Father Sergey Kruglov said he wanted “to say a few words in defense of the Olympiad.” Those who say that the money spent on Sochi could be better spent elsewhere need to ask themselves if the alternatives are in fact better. “For example, why should we support public libraries if everyone has the Internet? Why should money be spent on culture?”
The Olympics are a good thing, he continued. They don’t have the “romantic” aura they did a generation ago. Now they are “more a show, whose participants can get along without viewers. Viewers feel this and express protest. I understand them. It is sad when things that are remarkable degenerate, when sports becomes show business.”
Father Svyatoslav Shechenko said that holding the games is “a great honor” especially now. Moscow’s contribution to the resolution of the conflict in Syria shows that it is truly an Olympic peacemaker. And as a result, the Sochi games “will have for our country no less geopolitical value than did the Olympiad of 1980.”
Moreover, they will unite the Russian people, the priest said, adding that he is “always surprised when people begin to calculate spending on some construction project in terms of the number of kindergartens, hospitals and other necessary institutions” that could have been built. “With such logic, we would never building anything in our country.”
And Archmonk Makariy said that “protests against the Olympics are like a dose of illegality.” He pointed out that there is a big difference between democracy and mobocracy and that there are forces which would like to see Russia run by the latter rather than the former and use opposition to events like the Sochi Games to promote that.
The decision to hold or not hold events like the Olympiad is properly that of “the organs of state power.” If there is enough money collected in taxes and not taken from the Church, then, the archmonk said, it is not our affair. “In our state as in any other, there are many shortcomings. Nevertheless, it is a democratic legal state no worse than any other.”
If someone doesn’t like the games, then they should “organize political parties, nominate their on candidates, and convince the voters that you are better than the others. They will choose – if you please – they will conduct another policy and spend money in their own way. We shall see what will happen.”
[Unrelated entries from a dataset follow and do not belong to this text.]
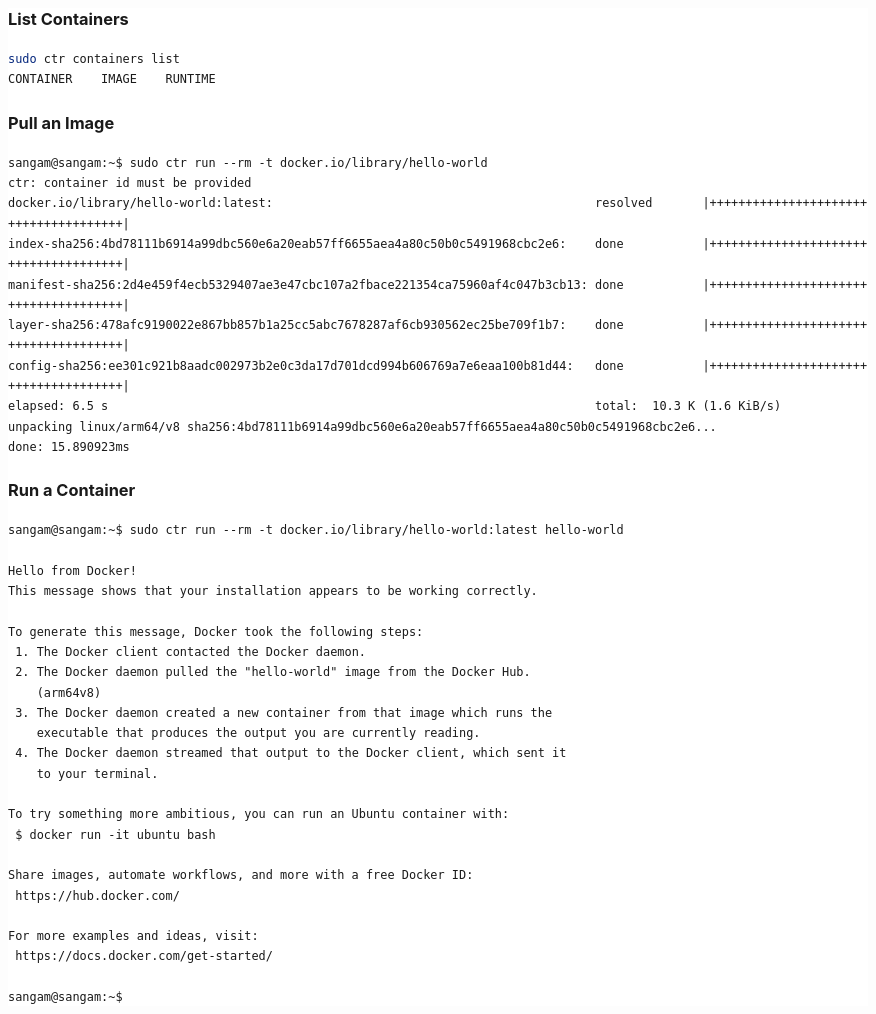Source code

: ### List Containers
```bash
sudo ctr containers list
CONTAINER    IMAGE    RUNTIME   

```

### Pull an Image

```
sangam@sangam:~$ sudo ctr run --rm -t docker.io/library/hello-world
ctr: container id must be provided
docker.io/library/hello-world:latest:                                             resolved       |++++++++++++++++++++++++++++++++++++++| 
index-sha256:4bd78111b6914a99dbc560e6a20eab57ff6655aea4a80c50b0c5491968cbc2e6:    done           |++++++++++++++++++++++++++++++++++++++| 
manifest-sha256:2d4e459f4ecb5329407ae3e47cbc107a2fbace221354ca75960af4c047b3cb13: done           |++++++++++++++++++++++++++++++++++++++| 
layer-sha256:478afc9190022e867bb857b1a25cc5abc7678287af6cb930562ec25be709f1b7:    done           |++++++++++++++++++++++++++++++++++++++| 
config-sha256:ee301c921b8aadc002973b2e0c3da17d701dcd994b606769a7e6eaa100b81d44:   done           |++++++++++++++++++++++++++++++++++++++| 
elapsed: 6.5 s                                                                    total:  10.3 K (1.6 KiB/s)                                       
unpacking linux/arm64/v8 sha256:4bd78111b6914a99dbc560e6a20eab57ff6655aea4a80c50b0c5491968cbc2e6...
done: 15.890923ms	

```

### Run a Container
```
sangam@sangam:~$ sudo ctr run --rm -t docker.io/library/hello-world:latest hello-world

Hello from Docker!
This message shows that your installation appears to be working correctly.

To generate this message, Docker took the following steps:
 1. The Docker client contacted the Docker daemon.
 2. The Docker daemon pulled the "hello-world" image from the Docker Hub.
    (arm64v8)
 3. The Docker daemon created a new container from that image which runs the
    executable that produces the output you are currently reading.
 4. The Docker daemon streamed that output to the Docker client, which sent it
    to your terminal.

To try something more ambitious, you can run an Ubuntu container with:
 $ docker run -it ubuntu bash

Share images, automate workflows, and more with a free Docker ID:
 https://hub.docker.com/

For more examples and ideas, visit:
 https://docs.docker.com/get-started/

sangam@sangam:~$ 

```
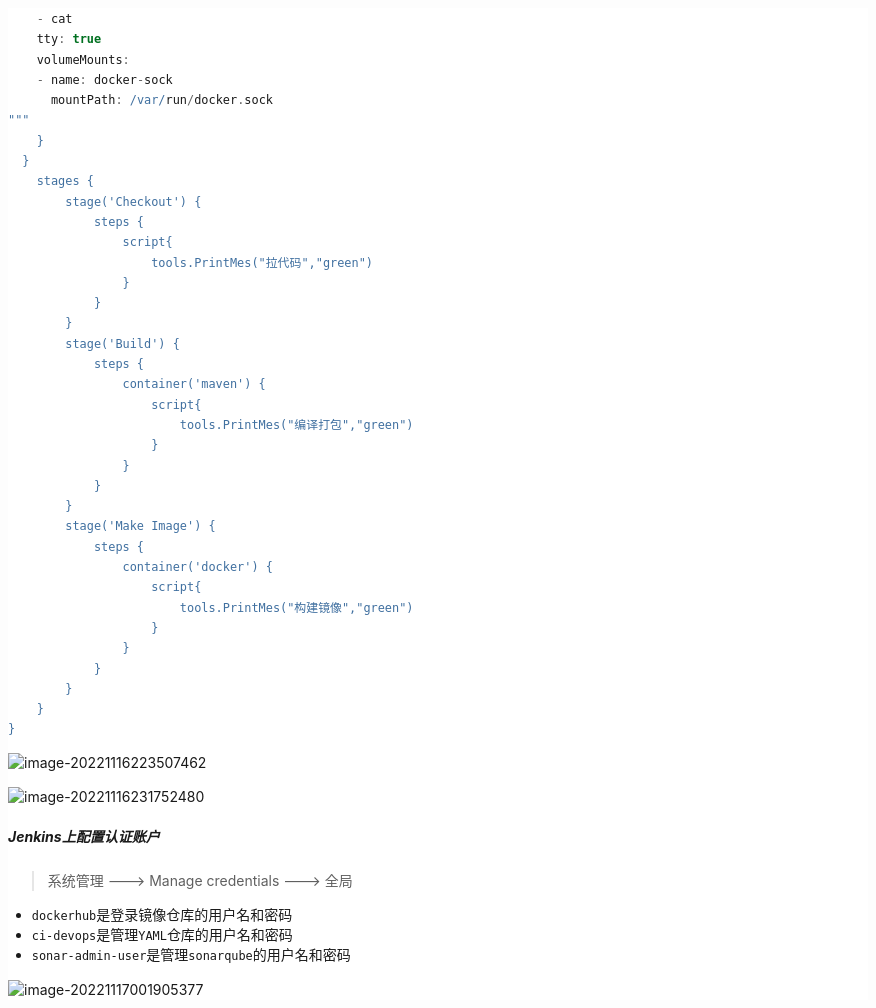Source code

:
 ```groovy
    - cat
    tty: true
    volumeMounts:
    - name: docker-sock
      mountPath: /var/run/docker.sock
"""
    }
  }
    stages {
        stage('Checkout') {
            steps {
                script{
                    tools.PrintMes("拉代码","green")
                }
            }
        }
        stage('Build') {
            steps {
                container('maven') {
                    script{
                        tools.PrintMes("编译打包","green")
                    }
                }
            }
        }
        stage('Make Image') {
            steps {
                container('docker') {
                    script{
                        tools.PrintMes("构建镜像","green")
                    }
                }
            }
        }
    }
}
```

![image-20221116223507462](https://bruce-log-img.oss-cn-shanghai.aliyuncs.com/image-20221116223507462.png)

![image-20221116231752480](https://bruce-log-img.oss-cn-shanghai.aliyuncs.com/image-20221116231752480.png)



##### Jenkins上配置认证账户

>系统管理 ---> Manage credentials ---> 全局

- `dockerhub`是登录镜像仓库的用户名和密码
- `ci-devops`是管理`YAML`仓库的用户名和密码
- `sonar-admin-user`是管理`sonarqube`的用户名和密码

![image-20221117001905377](https://bruce-log-img.oss-cn-shanghai.aliyuncs.com/image-20221117001905377.png)
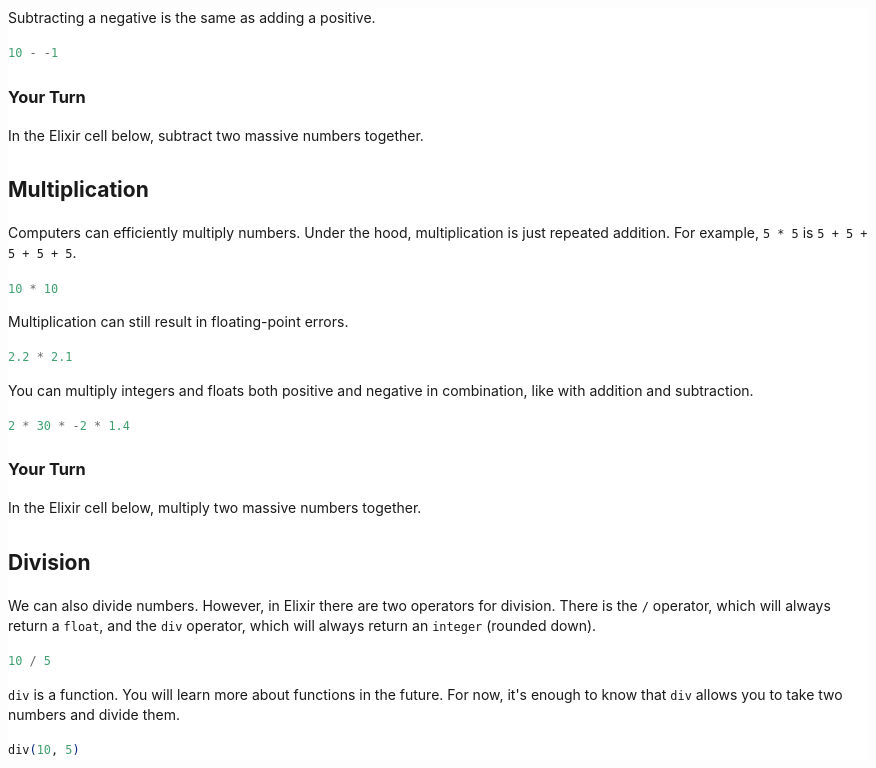Subtracting a negative is the same as adding a positive.

```elixir
10 - -1
```

### Your Turn

In the Elixir cell below, subtract two massive numbers together.

```elixir

```

## Multiplication

Computers can efficiently multiply numbers. Under the hood, multiplication is just
repeated addition. For example, `5 * 5` is `5 + 5 + 5 + 5 + 5`.

```elixir
10 * 10
```

Multiplication can still result in floating-point errors.

```elixir
2.2 * 2.1
```

You can multiply integers and floats both positive and negative in combination, like with addition and subtraction.

```elixir
2 * 30 * -2 * 1.4
```

### Your Turn

In the Elixir cell below, multiply two massive numbers together.

```elixir

```

## Division

We can also divide numbers. However, in Elixir there are two operators for division.
There is the `/` operator, which will always return a `float`, and the `div` operator,
which will always return an `integer` (rounded down).

```elixir
10 / 5
```

`div` is a function. You will learn more about functions in the future.
For now, it's enough to know that `div` allows you to take two numbers and divide them.

```elixir
div(10, 5)
```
Everyone has the right to his own opinion, Makariy said, but pushing it too far can be fatal for Russia. That country is “distinguished by inexperience and the absence of stability in its economic and political structure. Therefore promotion of hatred and anger causes us much more harm than in countries here the political system is firmer and legal consciousness is higher.”
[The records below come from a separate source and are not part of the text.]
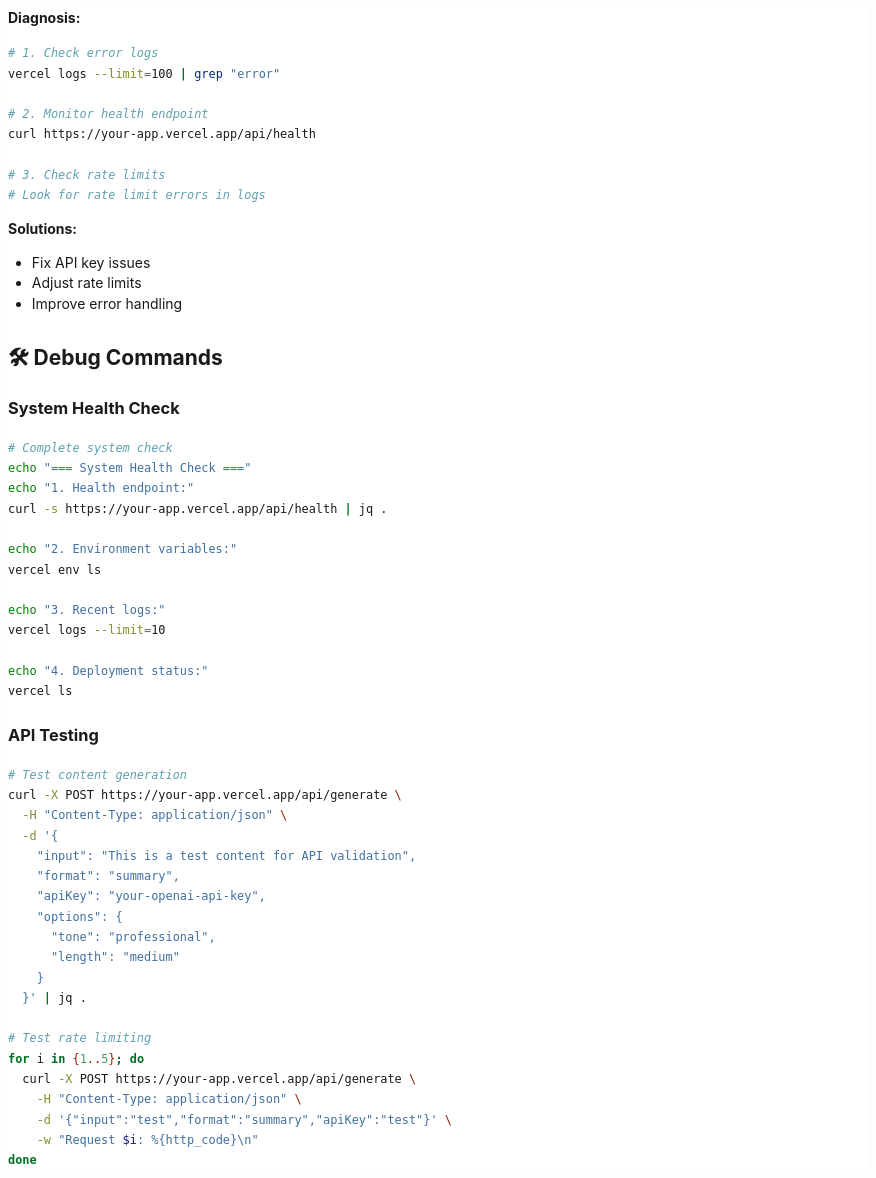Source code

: **Diagnosis:**
```bash
# 1. Check error logs
vercel logs --limit=100 | grep "error"

# 2. Monitor health endpoint
curl https://your-app.vercel.app/api/health

# 3. Check rate limits
# Look for rate limit errors in logs
```

**Solutions:**
- Fix API key issues
- Adjust rate limits
- Improve error handling

## 🛠 **Debug Commands**

### **System Health Check**
```bash
# Complete system check
echo "=== System Health Check ==="
echo "1. Health endpoint:"
curl -s https://your-app.vercel.app/api/health | jq .

echo "2. Environment variables:"
vercel env ls

echo "3. Recent logs:"
vercel logs --limit=10

echo "4. Deployment status:"
vercel ls
```

### **API Testing**
```bash
# Test content generation
curl -X POST https://your-app.vercel.app/api/generate \
  -H "Content-Type: application/json" \
  -d '{
    "input": "This is a test content for API validation",
    "format": "summary",
    "apiKey": "your-openai-api-key",
    "options": {
      "tone": "professional",
      "length": "medium"
    }
  }' | jq .

# Test rate limiting
for i in {1..5}; do
  curl -X POST https://your-app.vercel.app/api/generate \
    -H "Content-Type: application/json" \
    -d '{"input":"test","format":"summary","apiKey":"test"}' \
    -w "Request $i: %{http_code}\n"
done
```

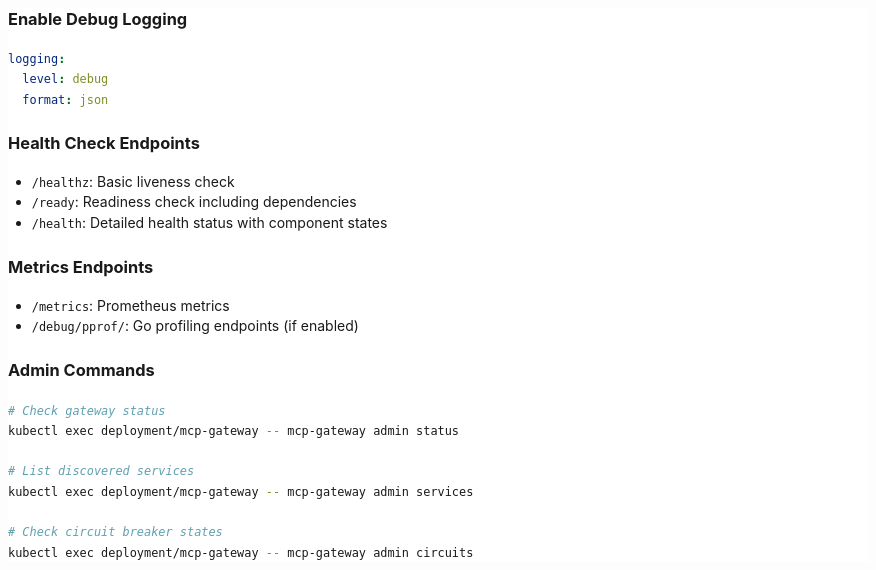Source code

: ### Enable Debug Logging
```yaml
logging:
  level: debug
  format: json
```

### Health Check Endpoints
- `/healthz`: Basic liveness check
- `/ready`: Readiness check including dependencies
- `/health`: Detailed health status with component states

### Metrics Endpoints
- `/metrics`: Prometheus metrics
- `/debug/pprof/`: Go profiling endpoints (if enabled)

### Admin Commands
```bash
# Check gateway status
kubectl exec deployment/mcp-gateway -- mcp-gateway admin status

# List discovered services
kubectl exec deployment/mcp-gateway -- mcp-gateway admin services

# Check circuit breaker states
kubectl exec deployment/mcp-gateway -- mcp-gateway admin circuits
```
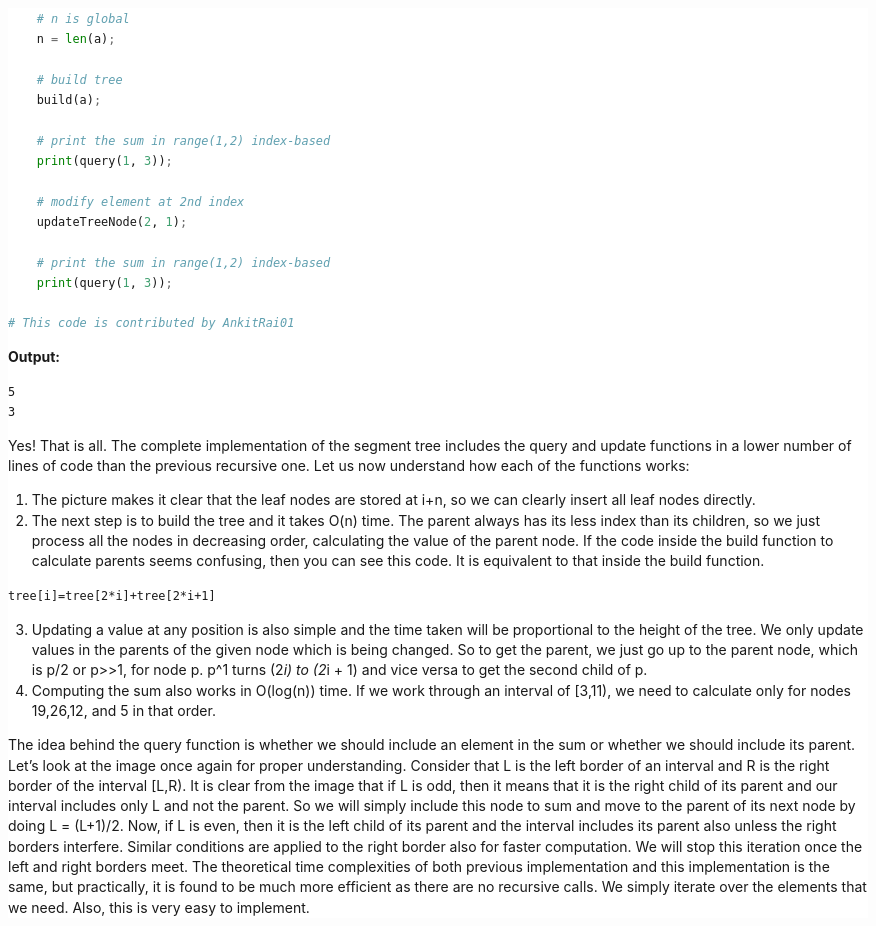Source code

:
 ```python
	# n is global 
	n = len(a); 
	
	# build tree 
	build(a); 
	
	# print the sum in range(1,2) index-based 
	print(query(1, 3)); 
	
	# modify element at 2nd index 
	updateTreeNode(2, 1); 
	
	# print the sum in range(1,2) index-based 
	print(query(1, 3)); 
	
# This code is contributed by AnkitRai01 

```



**Output:** 

```
5
3
```

Yes! That is all. The complete implementation of the segment tree includes the query and update functions in a lower number of lines of code than the previous recursive one. Let us now understand how each of the functions works: 


1. The picture makes it clear that the leaf nodes are stored at i+n, so we can clearly insert all leaf nodes directly.
2. The next step is to build the tree and it takes O(n) time. The parent always has its less index than its children, so we just process all the nodes in decreasing order, calculating the value of the parent node. If the code inside the build function to calculate parents seems confusing, then you can see this code. It is equivalent to that inside the build function. 

```
tree[i]=tree[2*i]+tree[2*i+1]
```

 

3. Updating a value at any position is also simple and the time taken will be proportional to the height of the tree. We only update values in the parents of the given node which is being changed. So to get the parent, we just go up to the parent node, which is p/2 or p>>1, for node p. p^1 turns (2*i) to (2*i + 1) and vice versa to get the second child of p.
4. Computing the sum also works in O(log(n)) time. If we work through an interval of [3,11), we need to calculate only for nodes 19,26,12, and 5 in that order.

The idea behind the query function is whether we should include an element in the sum or whether we should include its parent. Let’s look at the image once again for proper understanding. Consider that L is the left border of an interval and R is the right border of the interval [L,R). It is clear from the image that if L is odd, then it means that it is the right child of its parent and our interval includes only L and not the parent. So we will simply include this node to sum and move to the parent of its next node by doing L = (L+1)/2. Now, if L is even, then it is the left child of its parent and the interval includes its parent also unless the right borders interfere. Similar conditions are applied to the right border also for faster computation. We will stop this iteration once the left and right borders meet.
The theoretical time complexities of both previous implementation and this implementation is the same, but practically, it is found to be much more efficient as there are no recursive calls. We simply iterate over the elements that we need. Also, this is very easy to implement.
The archmonk ended his comment by referring to a Norman Rockwell painting of two parents discussing how to vote while their child was crying nearby. That is, Markariy said, “a remarkable caricature, one very precisely characteristic of America.”
“But,” he continues, the day after this picture, the parents “like millions of other real Americans” will vote and then “live peacefully until the next election: for them this is like a football match. In Russia however and unfortunately, circumstances are entirely different. All these fights are directed at destroying the house which we are building with such difficulty.”